What Goes Around Comes Around

"For years, PNC Bank found it relatively easy to fill the humblest branch job: the teller. Offering modest wages and standard hours, the position required only basic skills and was supposed to diminish with the advent of new technology such as ATMs and online banking.

"Today, PNC needs more tellers than ever and is having trouble finding them.

"Throughout the U.S. service economy, companies are stumbling across similar problems as they transform once mechanical front-line jobs into troubleshooting and marketing roles that demand greater abilities. For banks, the entry-level teller position has become the primary way to win new customers and sell new services to existing ones.

"As a result of that switch, and a boom in the number of bank branches, there's a staffing crunch in the industry that is forcing employers to raise wages, perks and training to get qualified staff. PNC is now targeting retirees, homemakers and college students to fill teller jobs...

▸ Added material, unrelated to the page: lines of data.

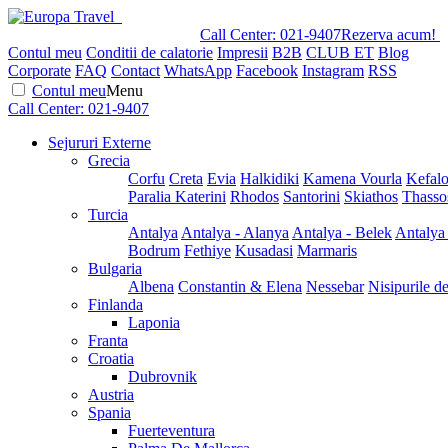
Call Center:
021-9407
Rezerva acum!
Contul meu
Conditii de calatorie
Impresii
B2B
CLUB ET
Blog
Corporate
FAQ
Contact
WhatsApp
Facebook
Instagram
RSS
Contul meu
Menu
Call Center:
021-9407
Sejururi Externe
Grecia
Corfu
Creta
Evia
Halkidiki
Kamena Vourla
Kefalo
Paralia Katerini
Rhodos
Santorini
Skiathos
Thasso
Turcia
Antalya
Antalya - Alanya
Antalya - Belek
Antalya
Bodrum
Fethiye
Kusadasi
Marmaris
Bulgaria
Albena
Constantin & Elena
Nessebar
Nisipurile d
Finlanda
Laponia
Franta
Croatia
Dubrovnik
Austria
Spania
Fuerteventura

"Banks say they face an additional problem: Many of today's high school graduates are no longer equipped with the skills -- from fundamental math to the customer-service touch -- to fill increasingly complicated jobs.

"Tellers, who generally have a high-school education, are being positioned to interact more with customers and nudge them toward newer financial services…

"Officials at LaSalle Bank, the Chicago-based unit of ABN Amro Holding NV, have started discussing whether teller applicants need an associate degree instead of just a high-school diploma or equivalent. Their worry: bank branches tend to fill more-senior positions from the ranks of tellers. As a result, the company needs people with more education to fill the teller jobs so they can be trained and promoted."

(“Expanding Banks Bemoan Lack of Qualified Tellers.” Sudeep Reddy. Wall Street Journal: July 17, 2007. pg. B.1)

HUMANITY trumps technology once again as touch remains the central principle of commerce.